RMIT in conjunction with ANZ took part in Melbourne Knowledge Week by hosting the final series of the Global Futures Forum.
The Global Futures Forum was the final part of a three-stepped series in 2015, incorporating design thinking and innovation for industry and student outcomes.
Hosted by ANZ Bank’s GM Strategy and Planning and Chief Technology Officer, Dr Patrick Maes, the forum brought together a prominent industry thought leadership panel from finance, technology, government, creative digital industries, crowd funding.
Professor Ian Palmer, RMIT College of Business Pro Vice-Chancellor and Vice-President, opened the event, setting the scene for the 2015 forum theme “The Innovation Games - industry and students inventing the future”.
Palmer praised the role of industry collaboration in supporting student futures, future jobs and industries yet to be realised and highlighted RMIT’s entrepreneurial ecosystem with programs including:
- New Enterprise Investment Fund (NEIF)
- Business Plan Competition
- Business Enterprise Unit
- Fasttrack Innovation Program
“These programs work alongside industry, creating the environment for students to engage entrepreneurial and intra-preneurial mindset during their education and gain experience to lead and design future industries.” he said.

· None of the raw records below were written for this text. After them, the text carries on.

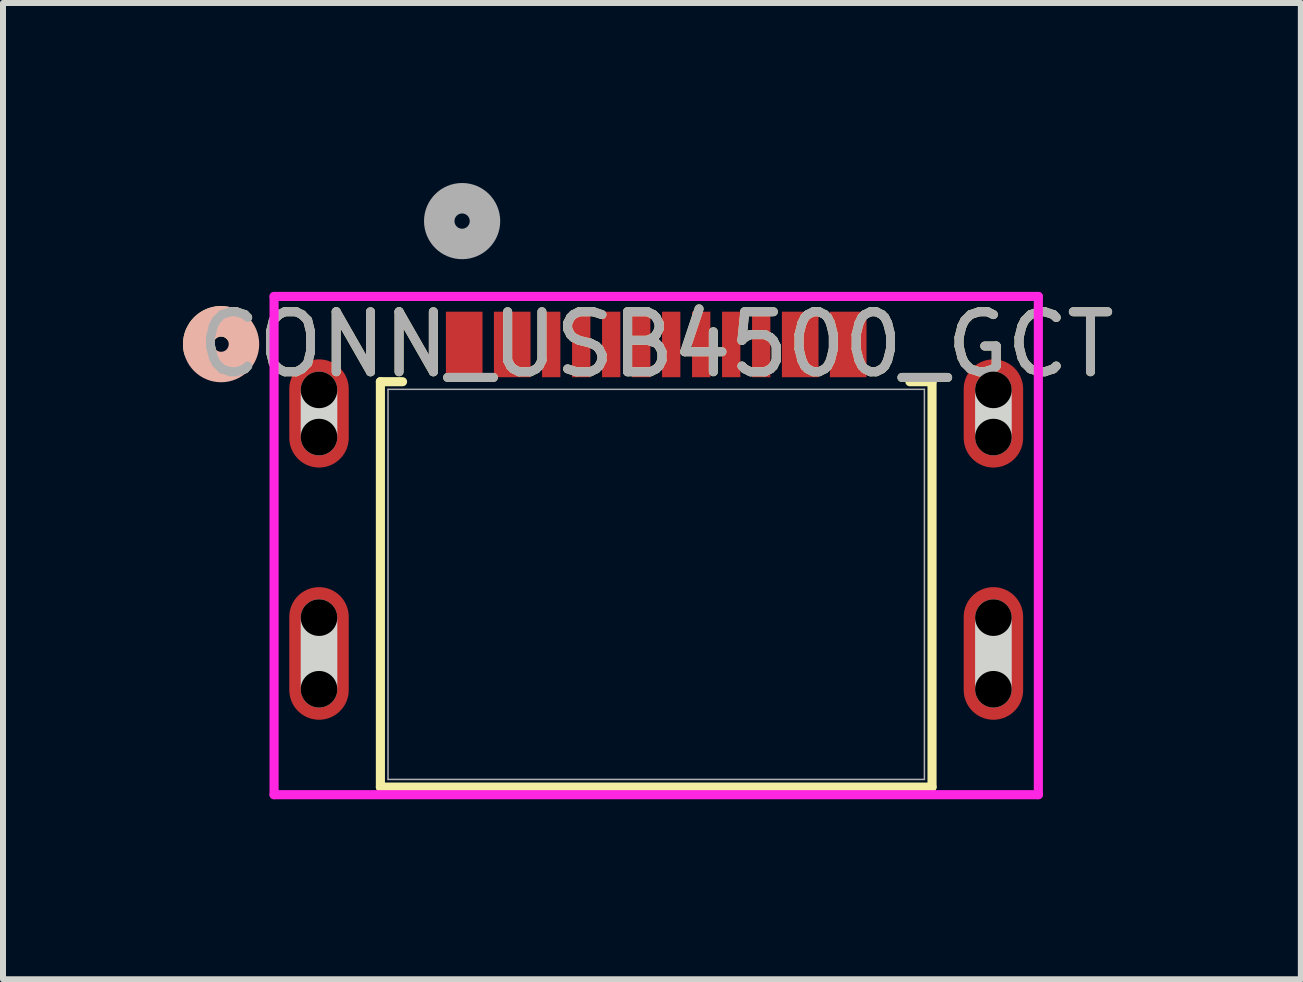
<source format=kicad_pcb>
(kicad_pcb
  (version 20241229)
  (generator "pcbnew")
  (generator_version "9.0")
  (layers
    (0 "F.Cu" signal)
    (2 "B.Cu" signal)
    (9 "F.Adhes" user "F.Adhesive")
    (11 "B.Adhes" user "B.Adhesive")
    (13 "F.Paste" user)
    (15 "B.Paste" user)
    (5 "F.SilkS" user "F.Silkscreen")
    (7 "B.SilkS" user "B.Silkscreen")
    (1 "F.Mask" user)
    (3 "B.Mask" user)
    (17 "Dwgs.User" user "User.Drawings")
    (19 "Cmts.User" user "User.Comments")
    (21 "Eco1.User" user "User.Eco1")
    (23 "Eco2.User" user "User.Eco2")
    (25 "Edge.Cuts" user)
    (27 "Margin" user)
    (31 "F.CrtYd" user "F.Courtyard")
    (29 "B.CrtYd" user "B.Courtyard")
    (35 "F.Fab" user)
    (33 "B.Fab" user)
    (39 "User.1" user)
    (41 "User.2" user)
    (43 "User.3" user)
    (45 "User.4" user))
  (footprint "CONN_USB4500_GCT"
    (layer "F.Cu")
    (at 7.887 6.69)
    (property "Reference" "CONN_USB4500_GCT" (at 0 -3.999 0) (unlocked yes) (layer "F.SilkS") (effects (font (size 1 1) (thickness 0.15))))
    (attr smd)
    (fp_poly (pts (xy -3.505 -4.545) (xy -3.505 -3.453) (xy -2.895 -3.453) (xy -2.895 -4.545)) (stroke (width 0) (type solid)) (fill yes) (layer "F.Cu"))
    (fp_poly (pts (xy -2.705 -4.545) (xy -2.705 -3.453) (xy -2.095 -3.453) (xy -2.095 -4.545)) (stroke (width 0) (type solid)) (fill yes) (layer "F.Cu"))
    (fp_poly (pts (xy 2.095 -4.545) (xy 2.095 -3.453) (xy 2.705 -3.453) (xy 2.705 -4.545)) (stroke (width 0) (type solid)) (fill yes) (layer "F.Cu"))
    (fp_poly (pts (xy 2.895 -4.545) (xy 2.895 -3.453) (xy 3.505 -3.453) (xy 3.505 -4.545)) (stroke (width 0) (type solid)) (fill yes) (layer "F.Cu"))
    (fp_poly (pts (xy -3.505 -4.545) (xy -3.505 -3.453) (xy -2.895 -3.453) (xy -2.895 -4.545)) (stroke (width 0) (type solid)) (fill yes) (layer "F.Mask"))
    (fp_poly (pts (xy -2.705 -4.545) (xy -2.705 -3.453) (xy -2.095 -3.453) (xy -2.095 -4.545)) (stroke (width 0) (type solid)) (fill yes) (layer "F.Mask"))
    (fp_poly (pts (xy 2.095 -4.545) (xy 2.095 -3.453) (xy 2.705 -3.453) (xy 2.705 -4.545)) (stroke (width 0) (type solid)) (fill yes) (layer "F.Mask"))
    (fp_poly (pts (xy 2.895 -4.545) (xy 2.895 -3.453) (xy 3.505 -3.453) (xy 3.505 -4.545)) (stroke (width 0) (type solid)) (fill yes) (layer "F.Mask"))
    (fp_line (start -4.597 -3.378) (end -4.597 3.378) (stroke (width 0.152) (type solid)) (layer "F.SilkS"))
    (fp_line (start -4.597 3.378) (end 4.597 3.378) (stroke (width 0.152) (type solid)) (layer "F.SilkS"))
    (fp_line (start -4.228 -3.378) (end -4.597 -3.378) (stroke (width 0.152) (type solid)) (layer "F.SilkS"))
    (fp_line (start 4.597 -3.378) (end 4.228 -3.378) (stroke (width 0.152) (type solid)) (layer "F.SilkS"))
    (fp_line (start 4.597 3.378) (end 4.597 -3.378) (stroke (width 0.152) (type solid)) (layer "F.SilkS"))
    (fp_arc (start -7.623584 -3.91998) (mid -7.428038 -4.341706) (end -6.970332 -4.260488) (stroke (width 0.508) (type solid)) (layer "F.SilkS"))
    (fp_circle (center -7.252 -4.004) (end -6.871 -4.004) (stroke (width 0.508) (type solid)) (fill no) (layer "B.SilkS"))
    (fp_poly (pts (xy -3.505 -4.545) (xy -3.505 -3.453) (xy -2.895 -3.453) (xy -2.895 -4.545)) (stroke (width 0) (type solid)) (fill yes) (layer "F.Paste"))
    (fp_line (start -5.62 1.748) (end -5.62 0.554) (stroke (width 0.61) (type solid)) (layer "Edge.Cuts"))
    (fp_line (start -5.62 -2.455) (end -5.62 -3.242) (stroke (width 0.61) (type solid)) (layer "Edge.Cuts"))
    (fp_line (start 5.62 -2.455) (end 5.62 -3.242) (stroke (width 0.61) (type solid)) (layer "Edge.Cuts"))
    (fp_line (start 5.62 1.748) (end 5.62 0.554) (stroke (width 0.61) (type solid)) (layer "Edge.Cuts"))
    (fp_line (start -6.369 -4.799) (end -6.369 3.505) (stroke (width 0.152) (type solid)) (layer "F.CrtYd"))
    (fp_line (start -6.369 3.505) (end 6.369 3.505) (stroke (width 0.152) (type solid)) (layer "F.CrtYd"))
    (fp_line (start 6.369 -4.799) (end -6.369 -4.799) (stroke (width 0.152) (type solid)) (layer "F.CrtYd"))
    (fp_line (start 6.369 3.505) (end 6.369 -4.799) (stroke (width 0.152) (type solid)) (layer "F.CrtYd"))
    (fp_line (start -4.47 -3.251) (end -4.47 3.251) (stroke (width 0.025) (type solid)) (layer "F.Fab"))
    (fp_line (start -4.47 3.251) (end 4.47 3.251) (stroke (width 0.025) (type solid)) (layer "F.Fab"))
    (fp_line (start 4.47 -3.251) (end -4.47 -3.251) (stroke (width 0.025) (type solid)) (layer "F.Fab"))
    (fp_line (start 4.47 3.251) (end 4.47 -3.251) (stroke (width 0.025) (type solid)) (layer "F.Fab"))
    (fp_circle (center -3.235 -6.055) (end -2.854 -6.055) (stroke (width 0.508) (type solid)) (fill no) (layer "F.Fab"))
    (fp_text user "${REFERENCE}" (at 0 -3.999 0) (unlocked yes) (layer "F.Fab") (effects (font (size 1 1) (thickness 0.15))))
    (pad "" np_thru_hole circle (at -5.62 0.554) (size 0.61 0.61) (drill 0.61) (layers))
    (pad "" np_thru_hole circle (at -5.62 1.748) (size 0.61 0.61) (drill 0.61) (layers))
    (pad "" np_thru_hole circle (at -5.62 -3.242) (size 0.61 0.61) (drill 0.61) (layers))
    (pad "" np_thru_hole circle (at -5.62 -2.455) (size 0.61 0.61) (drill 0.61) (layers))
    (pad "" np_thru_hole circle (at 5.62 -3.242) (size 0.61 0.61) (drill 0.61) (layers))
    (pad "" np_thru_hole circle (at 5.62 -2.455) (size 0.61 0.61) (drill 0.61) (layers))
    (pad "" np_thru_hole circle (at 5.62 0.554) (size 0.61 0.61) (drill 0.61) (layers))
    (pad "" np_thru_hole circle (at 5.62 1.748) (size 0.61 0.61) (drill 0.61) (layers))
    (pad "17" smd oval (at -5.62 -2.849) (size 0.991 1.803) (layers "F.Cu" "F.Mask" "F.Paste"))
    (pad "18" smd oval (at 5.62 -2.849) (size 0.991 1.803) (layers "F.Cu" "F.Mask" "F.Paste"))
    (pad "19" smd oval (at -5.62 1.151) (size 0.991 2.21) (layers "F.Cu" "F.Mask" "F.Paste"))
    (pad "20" smd oval (at 5.62 1.151) (size 0.991 2.21) (layers "F.Cu" "F.Mask" "F.Paste"))
    (pad "A1" smd rect (at -3.352 -3.999) (size 0.127 0.127) (layers "F.Cu" "F.Mask" "F.Paste"))
    (pad "A4" smd rect (at -2.552 -3.999) (size 0.127 0.127) (layers "F.Cu" "F.Mask" "F.Paste"))
    (pad "A5" smd rect (at -1.25 -3.999) (size 0.305 1.092) (layers "F.Cu" "F.Mask" "F.Paste"))
    (pad "A6" smd rect (at -0.25 -3.999) (size 0.305 1.092) (layers "F.Cu" "F.Mask" "F.Paste"))
    (pad "A7" smd rect (at 0.25 -3.999) (size 0.305 1.092) (layers "F.Cu" "F.Mask" "F.Paste"))
    (pad "A8" smd rect (at 1.25 -3.999) (size 0.305 1.092) (layers "F.Cu" "F.Mask" "F.Paste"))
    (pad "A9" smd rect (at 2.552 -3.999) (size 0.127 0.127) (layers "F.Cu" "F.Mask" "F.Paste"))
    (pad "A12" smd rect (at 3.352 -3.999) (size 0.127 0.127) (layers "F.Cu" "F.Mask" "F.Paste"))
    (pad "B1" smd rect (at 3.048 -3.999) (size 0.127 0.127) (layers "F.Cu" "F.Mask" "F.Paste"))
    (pad "B4" smd rect (at 2.248 -3.999) (size 0.127 0.127) (layers "F.Cu" "F.Mask" "F.Paste"))
    (pad "B5" smd rect (at 1.75 -3.999) (size 0.305 1.092) (layers "F.Cu" "F.Mask" "F.Paste"))
    (pad "B6" smd rect (at 0.75 -3.999) (size 0.305 1.092) (layers "F.Cu" "F.Mask" "F.Paste"))
    (pad "B7" smd rect (at -0.75 -3.999) (size 0.305 1.092) (layers "F.Cu" "F.Mask" "F.Paste"))
    (pad "B8" smd rect (at -1.75 -3.999) (size 0.305 1.092) (layers "F.Cu" "F.Mask" "F.Paste"))
    (pad "B9" smd rect (at -2.248 -3.999) (size 0.127 0.127) (layers "F.Cu" "F.Mask" "F.Paste"))
    (pad "B12" smd rect (at -3.048 -3.999) (size 0.127 0.127) (layers "F.Cu" "F.Mask" "F.Paste")))
  (gr_rect
    (start -3 -3)
    (end 18.631 13.271)
    (stroke (width 0.1) (type default))
    (fill no)
    (layer "Edge.Cuts")))
</source>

More than 140 guests joined ABC Breakfast presenter Michael Rowland as he hosted a lively Q&A with the industry panel which included:
- Dr Patrick Maes – GM Strategy and Planning, Global Technology Services and Operations (GTSO), and Chief Technology Officer, Australia and New Zealand Banking Group (ANZ)
- Scott Barlow – IBM Corporation Client Managing Director.
- David Southwick MP – Victorian Shadow Minister Energy and Resources; Innovation; and Renewables
- Claire Merquita – General Manager, Pozible
- Helen Souness – Managing Director, Etsy Australia and Asia
- Saul Eslake – Australian Economist and Commentator
The panel lead a stimulating conversation with insights about the challenges and opportunities facing the Australian innovation economy, moving to “how to’s” for engaging students in multi-partner collaborations, comments on social and creative venturing, funding sources, removing barriers as part of the approach for sustainable business models and innovative futures.
Panelist Eslake said: “While Australia’s investment in the inputs for the innovation eco-system is significant; the road ahead for outputs to evolve will require a climate of continuing optimism and longer term commitment.”
IBM’s Barlow said: “Scaling up Australia’s innovation system includes a robust feeder system in high schools, with STEM programs to enable a gender balanced workforce; building diversity plays a major role in really sparking ideas and invention.“
Merquita from GM Pozible, a rewards-based crowd funding venture for creative projects, said the system needed to include infrastructure to enable men to participate in bridging the career gap women experience during parenthood, plus more sources of funding and simplification of the regulatory system would be a step in the right direction.
Souness added that business skilling and innovating to reduce the regulatory load for micro creative start-ups would make a real difference, making it attractive for the next generation (students) to start-up, stay and contribute to Australia.
The conversation moved across the economy, what government, industry and education are already doing, can do more of and plans to do in future.
Maes, of ANZ, said: “A positive mindset cannot be underestimated; disruption presents an opportunity, and industry collaboration with education is fundamental for engaging students in the innovation process.
“The hackathon was a good way to bring experts and mentors together to give students a chance for real learning about solving problems for an organization with the scale of 22,000 employees globally.”
The how to’s for Australia’s innovation future?
For students it can be fast, like the 52-hour hackathon weekend that RMIT business and computer science technology students spent with ANZ and IBM at the York Butter Factory in August; or slower, longer run industry projects too, 3 to 6 months during their studies to give new grads and postgrads an innovation experience.
The common theme during the event was about “open collaboration” – bringing thought leadership circles together, joining up industry mentors and students, piloting, prototyping and designing for Australia’s innovation economy.
A final note from Southwick: “Australia is on the cusp of an innovation revolution, it’s market-led and government is here to signal readiness, bring the efficiencies and look to international examples of best practice. Now that innovation is at the forefront, we all have to be thinking of everything we do, everywhere – better ways of doing will support industry, education, students, the community and the economy.”